When Germans went to war, though, they fought as individuals or as members of a little band. They went forward to show off their bravery to their kinsmen and friends. How else would you fight?

How else? The Romans had another way. A man in a legion, or in a troop of auxiliaries, was part of something bigger than himself. He still needed to be brave, but he also needed to remember he was only a part. If all the parts did what they were supposed to do - what their superiors told them to do - the legion or troop was very hard to beat.

They also kept more freedom than they seemed to from the outside. Arminius knew what he’d done in this latest clash with the Pannonians. So did the men around him. But he hadn’t done it to prove he was brave. He’d done it to help the larger unit.

The Pannonians fought the same way. They’d learned it from the Romans. Arminius wondered if his folk could, too. He hoped so. If they couldn’t, wouldn’t they go down the way the Gauls had, the way the Pannonians were now?

A wounded man nearby couldn’t hold in a groan. Arminius finished him off, then looked to see if he had anything worth taking. To the German’s annoyance, the Pannonian didn’t. Had Arminius known that ahead of time, he might have let the foeman lie there and suffer.

But no. Orders were to make sure the wounded died. And Arminius could see the reason for those orders. If legionaries and auxiliaries were parts of something larger than themselves, so were enemy warriors. The Romans didn’t just aim to kill individuals. They wanted to kill the very idea of nationhood among their foes.

Here, Arminius thought uneasily, and back home in Germany, too.

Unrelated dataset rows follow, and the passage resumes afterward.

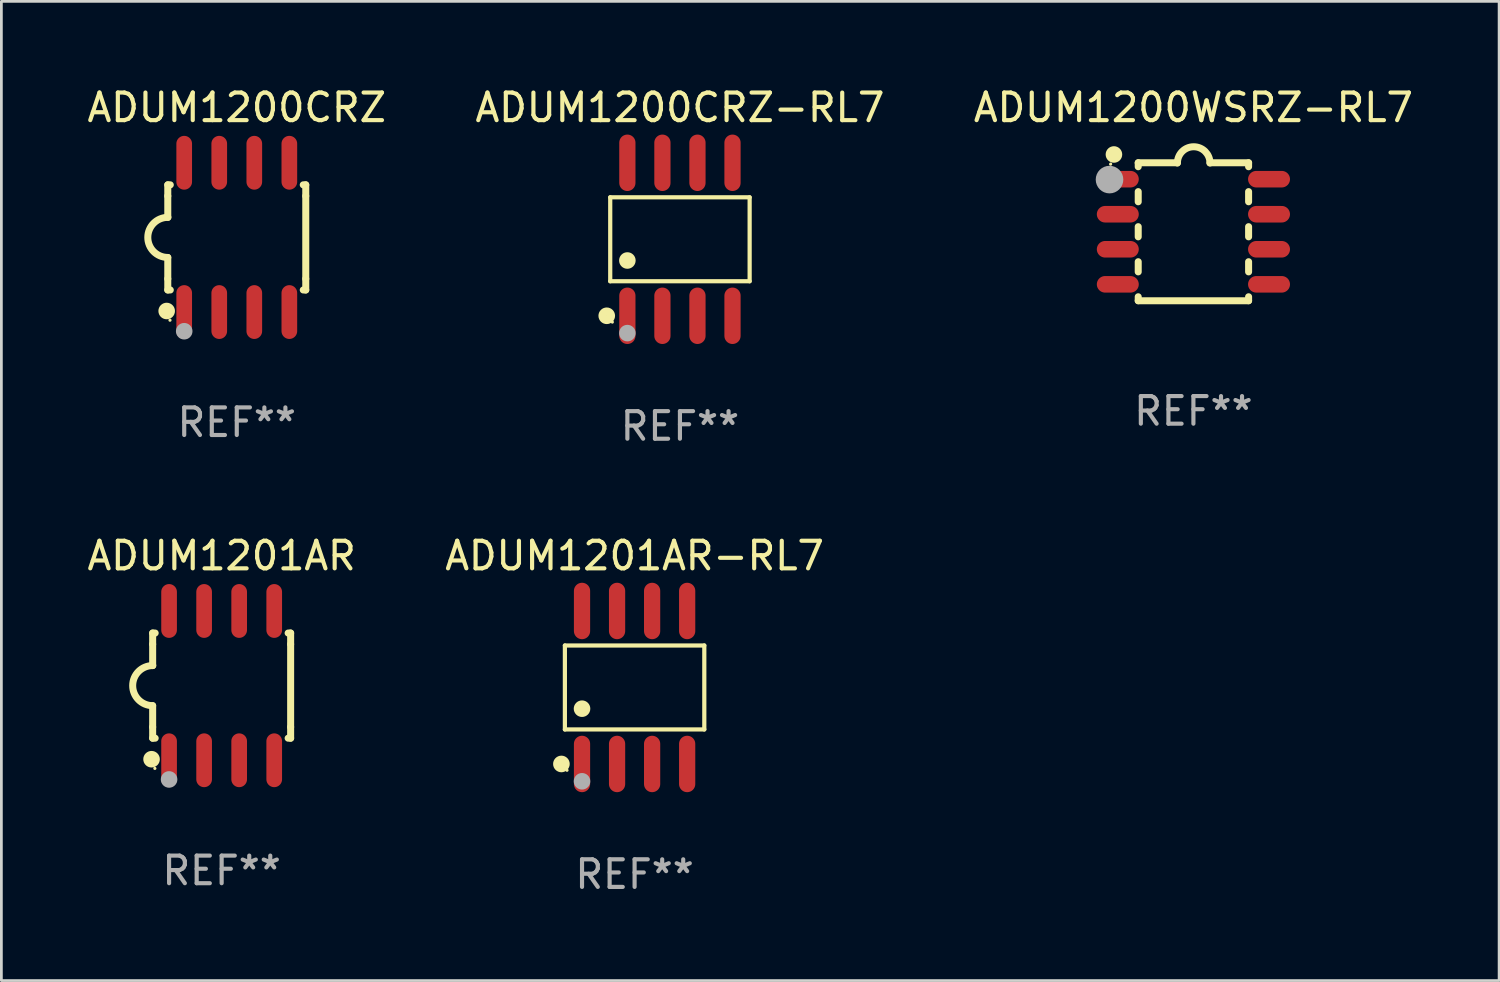
<source format=kicad_pcb>
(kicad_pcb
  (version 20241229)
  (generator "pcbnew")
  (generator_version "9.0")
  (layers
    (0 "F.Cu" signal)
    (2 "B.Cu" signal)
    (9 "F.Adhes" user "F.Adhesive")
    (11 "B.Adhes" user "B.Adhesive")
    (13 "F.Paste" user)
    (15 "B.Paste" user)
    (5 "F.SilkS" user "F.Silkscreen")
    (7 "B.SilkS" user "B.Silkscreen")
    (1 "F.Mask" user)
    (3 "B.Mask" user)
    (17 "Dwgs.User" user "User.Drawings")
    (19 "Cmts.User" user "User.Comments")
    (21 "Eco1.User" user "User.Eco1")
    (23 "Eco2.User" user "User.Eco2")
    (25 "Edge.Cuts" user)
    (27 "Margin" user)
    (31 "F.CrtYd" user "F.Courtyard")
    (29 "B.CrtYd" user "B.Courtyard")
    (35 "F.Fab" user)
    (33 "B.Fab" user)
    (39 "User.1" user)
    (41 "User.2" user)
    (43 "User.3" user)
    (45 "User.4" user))
  (footprint "ADUM1200CRZ"
    (layer "F.Cu")
    (at 5.53 5.553)
    (property "Reference" "ADUM1200CRZ" (at 0 -4.705 0) (layer "F.SilkS") (effects (font (size 1 1) (thickness 0.15))))
    (attr through_hole)
    (fp_line (start -2.5 -1.905) (end -2.409 -1.905) (stroke (width 0.254) (type solid)) (layer "F.SilkS"))
    (fp_line (start -2.5 -1.5) (end -2.5 -1.905) (stroke (width 0.254) (type solid)) (layer "F.SilkS"))
    (fp_line (start -2.5 -1.5) (end -2.5 -0.726) (stroke (width 0.254) (type solid)) (layer "F.SilkS"))
    (fp_line (start -2.5 1.5) (end -2.5 0.727) (stroke (width 0.254) (type solid)) (layer "F.SilkS"))
    (fp_line (start -2.5 1.5) (end -2.5 1.905) (stroke (width 0.254) (type solid)) (layer "F.SilkS"))
    (fp_line (start -2.5 1.905) (end -2.409 1.905) (stroke (width 0.254) (type solid)) (layer "F.SilkS"))
    (fp_line (start 2.5 -1.905) (end 2.409 -1.905) (stroke (width 0.254) (type solid)) (layer "F.SilkS"))
    (fp_line (start 2.5 -1.5) (end 2.5 -1.905) (stroke (width 0.254) (type solid)) (layer "F.SilkS"))
    (fp_line (start 2.5 -1.5) (end 2.5 1.5) (stroke (width 0.254) (type solid)) (layer "F.SilkS"))
    (fp_line (start 2.5 1.5) (end 2.5 1.905) (stroke (width 0.254) (type solid)) (layer "F.SilkS"))
    (fp_line (start 2.5 1.905) (end 2.409 1.905) (stroke (width 0.254) (type solid)) (layer "F.SilkS"))
    (fp_arc (start -2.5 0.726568) (mid -3.220316 -0.0023) (end -2.495097 -0.726289) (stroke (width 0.254001) (type solid)) (layer "F.SilkS"))
    (fp_circle (center -2.54 2.667) (end -2.39 2.667) (stroke (width 0.3) (type solid)) (fill no) (layer "F.SilkS"))
    (fp_circle (center -2.42 3) (end -2.39 3) (stroke (width 0.06) (type solid)) (fill no) (layer "F.SilkS"))
    (fp_circle (center -1.905 3.4) (end -1.755 3.4) (stroke (width 0.3) (type solid)) (fill no) (layer "F.Fab"))
    (fp_text user "REF**" (at 0 6.705 0) (layer "F.Fab") (effects (font (size 1 1) (thickness 0.15))))
    (pad "1" smd oval (at -1.905 2.705) (size 0.568 1.95) (layers "F.Cu" "F.Mask" "F.Paste"))
    (pad "2" smd oval (at -0.635 2.705) (size 0.568 1.95) (layers "F.Cu" "F.Mask" "F.Paste"))
    (pad "3" smd oval (at 0.635 2.705) (size 0.568 1.95) (layers "F.Cu" "F.Mask" "F.Paste"))
    (pad "4" smd oval (at 1.905 2.705) (size 0.568 1.95) (layers "F.Cu" "F.Mask" "F.Paste"))
    (pad "5" smd oval (at 1.905 -2.705) (size 0.568 1.95) (layers "F.Cu" "F.Mask" "F.Paste"))
    (pad "6" smd oval (at 0.635 -2.705) (size 0.568 1.95) (layers "F.Cu" "F.Mask" "F.Paste"))
    (pad "7" smd oval (at -0.635 -2.705) (size 0.568 1.95) (layers "F.Cu" "F.Mask" "F.Paste"))
    (pad "8" smd oval (at -1.905 -2.705) (size 0.568 1.95) (layers "F.Cu" "F.Mask" "F.Paste")))
  (footprint "ADUM1200WSRZ-RL7"
    (layer "F.Cu")
    (at 40.196 5.348)
    (property "Reference" "ADUM1200WSRZ-RL7" (at 0 -4.5 0) (layer "F.SilkS") (effects (font (size 1 1) (thickness 0.15))))
    (attr through_hole)
    (fp_line (start -2 -2.5) (end -2 -2.356) (stroke (width 0.254) (type solid)) (layer "F.SilkS"))
    (fp_line (start -2 -1.454) (end -2 -1.086) (stroke (width 0.254) (type solid)) (layer "F.SilkS"))
    (fp_line (start -2 -0.184) (end -2 0.184) (stroke (width 0.254) (type solid)) (layer "F.SilkS"))
    (fp_line (start -2 1.086) (end -2 1.454) (stroke (width 0.254) (type solid)) (layer "F.SilkS"))
    (fp_line (start -2 2.356) (end -2 2.5) (stroke (width 0.254) (type solid)) (layer "F.SilkS"))
    (fp_line (start -0.58 -2.5) (end -2 -2.5) (stroke (width 0.254) (type solid)) (layer "F.SilkS"))
    (fp_line (start 2 -2.5) (end 0.6 -2.5) (stroke (width 0.254) (type solid)) (layer "F.SilkS"))
    (fp_line (start 2 -2.5) (end 2 -2.356) (stroke (width 0.254) (type solid)) (layer "F.SilkS"))
    (fp_line (start 2 -1.454) (end 2 -1.086) (stroke (width 0.254) (type solid)) (layer "F.SilkS"))
    (fp_line (start 2 -0.184) (end 2 0.184) (stroke (width 0.254) (type solid)) (layer "F.SilkS"))
    (fp_line (start 2 1.086) (end 2 1.454) (stroke (width 0.254) (type solid)) (layer "F.SilkS"))
    (fp_line (start 2 2.356) (end 2 2.5) (stroke (width 0.254) (type solid)) (layer "F.SilkS"))
    (fp_line (start 2 2.5) (end -2 2.5) (stroke (width 0.254) (type solid)) (layer "F.SilkS"))
    (fp_arc (start -0.579908 -2.489992) (mid 0.010097 -3.07831) (end 0.600102 -2.489992) (stroke (width 0.254001) (type solid)) (layer "F.SilkS"))
    (fp_circle (center -3 -2.45) (end -2.97 -2.45) (stroke (width 0.06) (type solid)) (fill no) (layer "F.SilkS"))
    (fp_circle (center -2.88 -2.8) (end -2.73 -2.8) (stroke (width 0.3) (type solid)) (fill no) (layer "F.SilkS"))
    (fp_circle (center -3.04 -1.89) (end -2.79 -1.89) (stroke (width 0.5) (type solid)) (fill no) (layer "F.Fab"))
    (fp_text user "REF**" (at 0 6.5 0) (layer "F.Fab") (effects (font (size 1 1) (thickness 0.15))))
    (pad "1" smd oval (at -2.74 -1.905 90) (size 0.6 1.52) (layers "F.Cu" "F.Mask" "F.Paste"))
    (pad "2" smd oval (at -2.74 -0.635 90) (size 0.6 1.52) (layers "F.Cu" "F.Mask" "F.Paste"))
    (pad "3" smd oval (at -2.74 0.635 90) (size 0.6 1.52) (layers "F.Cu" "F.Mask" "F.Paste"))
    (pad "4" smd oval (at -2.74 1.905 90) (size 0.6 1.52) (layers "F.Cu" "F.Mask" "F.Paste"))
    (pad "5" smd oval (at 2.74 1.905 90) (size 0.6 1.52) (layers "F.Cu" "F.Mask" "F.Paste"))
    (pad "6" smd oval (at 2.74 0.635 90) (size 0.6 1.52) (layers "F.Cu" "F.Mask" "F.Paste"))
    (pad "7" smd oval (at 2.74 -0.635 90) (size 0.6 1.52) (layers "F.Cu" "F.Mask" "F.Paste"))
    (pad "8" smd oval (at 2.74 -1.905 90) (size 0.6 1.52) (layers "F.Cu" "F.Mask" "F.Paste")))
  (footprint "ADUM1201AR"
    (layer "F.Cu")
    (at 4.982 21.795)
    (property "Reference" "ADUM1201AR" (at 0 -4.705 0) (layer "F.SilkS") (effects (font (size 1 1) (thickness 0.15))))
    (attr through_hole)
    (fp_line (start -2.5 -1.905) (end -2.409 -1.905) (stroke (width 0.254) (type solid)) (layer "F.SilkS"))
    (fp_line (start -2.5 -1.5) (end -2.5 -1.905) (stroke (width 0.254) (type solid)) (layer "F.SilkS"))
    (fp_line (start -2.5 -1.5) (end -2.5 -0.726) (stroke (width 0.254) (type solid)) (layer "F.SilkS"))
    (fp_line (start -2.5 1.5) (end -2.5 0.727) (stroke (width 0.254) (type solid)) (layer "F.SilkS"))
    (fp_line (start -2.5 1.5) (end -2.5 1.905) (stroke (width 0.254) (type solid)) (layer "F.SilkS"))
    (fp_line (start -2.5 1.905) (end -2.409 1.905) (stroke (width 0.254) (type solid)) (layer "F.SilkS"))
    (fp_line (start 2.5 -1.905) (end 2.409 -1.905) (stroke (width 0.254) (type solid)) (layer "F.SilkS"))
    (fp_line (start 2.5 -1.5) (end 2.5 -1.905) (stroke (width 0.254) (type solid)) (layer "F.SilkS"))
    (fp_line (start 2.5 -1.5) (end 2.5 1.5) (stroke (width 0.254) (type solid)) (layer "F.SilkS"))
    (fp_line (start 2.5 1.5) (end 2.5 1.905) (stroke (width 0.254) (type solid)) (layer "F.SilkS"))
    (fp_line (start 2.5 1.905) (end 2.409 1.905) (stroke (width 0.254) (type solid)) (layer "F.SilkS"))
    (fp_arc (start -2.5 0.726568) (mid -3.220316 -0.0023) (end -2.495097 -0.726289) (stroke (width 0.254001) (type solid)) (layer "F.SilkS"))
    (fp_circle (center -2.54 2.667) (end -2.39 2.667) (stroke (width 0.3) (type solid)) (fill no) (layer "F.SilkS"))
    (fp_circle (center -2.42 3) (end -2.39 3) (stroke (width 0.06) (type solid)) (fill no) (layer "F.SilkS"))
    (fp_circle (center -1.905 3.4) (end -1.755 3.4) (stroke (width 0.3) (type solid)) (fill no) (layer "F.Fab"))
    (fp_text user "REF**" (at 0 6.705 0) (layer "F.Fab") (effects (font (size 1 1) (thickness 0.15))))
    (pad "1" smd oval (at -1.905 2.705) (size 0.568 1.95) (layers "F.Cu" "F.Mask" "F.Paste"))
    (pad "2" smd oval (at -0.635 2.705) (size 0.568 1.95) (layers "F.Cu" "F.Mask" "F.Paste"))
    (pad "3" smd oval (at 0.635 2.705) (size 0.568 1.95) (layers "F.Cu" "F.Mask" "F.Paste"))
    (pad "4" smd oval (at 1.905 2.705) (size 0.568 1.95) (layers "F.Cu" "F.Mask" "F.Paste"))
    (pad "5" smd oval (at 1.905 -2.705) (size 0.568 1.95) (layers "F.Cu" "F.Mask" "F.Paste"))
    (pad "6" smd oval (at 0.635 -2.705) (size 0.568 1.95) (layers "F.Cu" "F.Mask" "F.Paste"))
    (pad "7" smd oval (at -0.635 -2.705) (size 0.568 1.95) (layers "F.Cu" "F.Mask" "F.Paste"))
    (pad "8" smd oval (at -1.905 -2.705) (size 0.568 1.95) (layers "F.Cu" "F.Mask" "F.Paste")))
  (footprint "ADUM1201AR-RL7"
    (layer "F.Cu")
    (at 19.946 21.862)
    (property "Reference" "ADUM1201AR-RL7" (at 0 -4.772 0) (layer "F.SilkS") (effects (font (size 1 1) (thickness 0.15))))
    (attr through_hole)
    (fp_line (start -2.526 -1.521) (end 2.526 -1.521) (stroke (width 0.152) (type solid)) (layer "F.SilkS"))
    (fp_line (start -2.526 1.521) (end -2.526 -1.521) (stroke (width 0.152) (type solid)) (layer "F.SilkS"))
    (fp_line (start 2.526 -1.521) (end 2.526 1.521) (stroke (width 0.152) (type solid)) (layer "F.SilkS"))
    (fp_line (start 2.526 1.521) (end -2.526 1.521) (stroke (width 0.152) (type solid)) (layer "F.SilkS"))
    (fp_circle (center -2.652 2.772) (end -2.501 2.772) (stroke (width 0.3) (type solid)) (fill no) (layer "F.SilkS"))
    (fp_circle (center -2.45 3) (end -2.42 3) (stroke (width 0.06) (type solid)) (fill no) (layer "F.SilkS"))
    (fp_circle (center -1.905 0.769) (end -1.755 0.769) (stroke (width 0.3) (type solid)) (fill no) (layer "F.SilkS"))
    (fp_circle (center -1.905 3.4) (end -1.755 3.4) (stroke (width 0.3) (type solid)) (fill no) (layer "F.Fab"))
    (fp_text user "REF**" (at 0 6.772 0) (layer "F.Fab") (effects (font (size 1 1) (thickness 0.15))))
    (pad "1" smd oval (at -1.905 2.772) (size 0.588 2.045) (layers "F.Cu" "F.Mask" "F.Paste"))
    (pad "2" smd oval (at -0.635 2.772) (size 0.588 2.045) (layers "F.Cu" "F.Mask" "F.Paste"))
    (pad "3" smd oval (at 0.635 2.772) (size 0.588 2.045) (layers "F.Cu" "F.Mask" "F.Paste"))
    (pad "4" smd oval (at 1.905 2.772) (size 0.588 2.045) (layers "F.Cu" "F.Mask" "F.Paste"))
    (pad "5" smd oval (at 1.905 -2.772) (size 0.588 2.045) (layers "F.Cu" "F.Mask" "F.Paste"))
    (pad "6" smd oval (at 0.635 -2.772) (size 0.588 2.045) (layers "F.Cu" "F.Mask" "F.Paste"))
    (pad "7" smd oval (at -0.635 -2.772) (size 0.588 2.045) (layers "F.Cu" "F.Mask" "F.Paste"))
    (pad "8" smd oval (at -1.905 -2.772) (size 0.588 2.045) (layers "F.Cu" "F.Mask" "F.Paste")))
  (footprint "ADUM1200CRZ-RL7"
    (layer "F.Cu")
    (at 21.589 5.621)
    (property "Reference" "ADUM1200CRZ-RL7" (at 0 -4.772 0) (layer "F.SilkS") (effects (font (size 1 1) (thickness 0.15))))
    (attr through_hole)
    (fp_line (start -2.526 -1.521) (end 2.526 -1.521) (stroke (width 0.152) (type solid)) (layer "F.SilkS"))
    (fp_line (start -2.526 1.521) (end -2.526 -1.521) (stroke (width 0.152) (type solid)) (layer "F.SilkS"))
    (fp_line (start 2.526 -1.521) (end 2.526 1.521) (stroke (width 0.152) (type solid)) (layer "F.SilkS"))
    (fp_line (start 2.526 1.521) (end -2.526 1.521) (stroke (width 0.152) (type solid)) (layer "F.SilkS"))
    (fp_circle (center -2.652 2.772) (end -2.501 2.772) (stroke (width 0.3) (type solid)) (fill no) (layer "F.SilkS"))
    (fp_circle (center -2.45 3) (end -2.42 3) (stroke (width 0.06) (type solid)) (fill no) (layer "F.SilkS"))
    (fp_circle (center -1.905 0.769) (end -1.755 0.769) (stroke (width 0.3) (type solid)) (fill no) (layer "F.SilkS"))
    (fp_circle (center -1.905 3.4) (end -1.755 3.4) (stroke (width 0.3) (type solid)) (fill no) (layer "F.Fab"))
    (fp_text user "REF**" (at 0 6.772 0) (layer "F.Fab") (effects (font (size 1 1) (thickness 0.15))))
    (pad "1" smd oval (at -1.905 2.772) (size 0.588 2.045) (layers "F.Cu" "F.Mask" "F.Paste"))
    (pad "2" smd oval (at -0.635 2.772) (size 0.588 2.045) (layers "F.Cu" "F.Mask" "F.Paste"))
    (pad "3" smd oval (at 0.635 2.772) (size 0.588 2.045) (layers "F.Cu" "F.Mask" "F.Paste"))
    (pad "4" smd oval (at 1.905 2.772) (size 0.588 2.045) (layers "F.Cu" "F.Mask" "F.Paste"))
    (pad "5" smd oval (at 1.905 -2.772) (size 0.588 2.045) (layers "F.Cu" "F.Mask" "F.Paste"))
    (pad "6" smd oval (at 0.635 -2.772) (size 0.588 2.045) (layers "F.Cu" "F.Mask" "F.Paste"))
    (pad "7" smd oval (at -0.635 -2.772) (size 0.588 2.045) (layers "F.Cu" "F.Mask" "F.Paste"))
    (pad "8" smd oval (at -1.905 -2.772) (size 0.588 2.045) (layers "F.Cu" "F.Mask" "F.Paste")))
  (gr_rect
    (start -3 -3)
    (end 51.274 32.483)
    (stroke (width 0.1) (type default))
    (fill no)
    (layer "Edge.Cuts")))
</source>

He dogged his men till they finished cleaning up the field and left it to the birds and foxes. Even that thought made him uncomfortable as he marched them back to the encampment they and the legionaries with them had made the night before. Am I anything but the Romans’ dog? he wondered.

Flavus, his older brother, was a Roman dog. Flavus liked life in the auxiliaries. He was fighting somewhere else in Pannonia, serving Augustus as best he could. Arminius didn’t know just where, and didn’t care to find out. He couldn’t decide whether Flavus frightened or infuriated him more.

He dismissed his brother from his mind with nothing but relief. Yes, back to the encampment. Only one thing ever changed about Roman fortified camps: the size, which depended on how many men they needed to hold. Otherwise, they were as much alike as two coins. Standardizing things was another idea the Romans had had that was new to the Germans. Arminius could see the advantages: if you always did this and that the same way, you just went ahead and did them. You didn’t have to wonder whether to do this first or how to take care of that or if you should bother with something else. Again, the Romans made each man one stick in the wattle of a house, so to speak.

A Roman centurion - he showed his rank by the cross-crested helm he still wore - waved to Arminius as the German brought in his warriors. “Your men fought like wolves today,” the veteran called.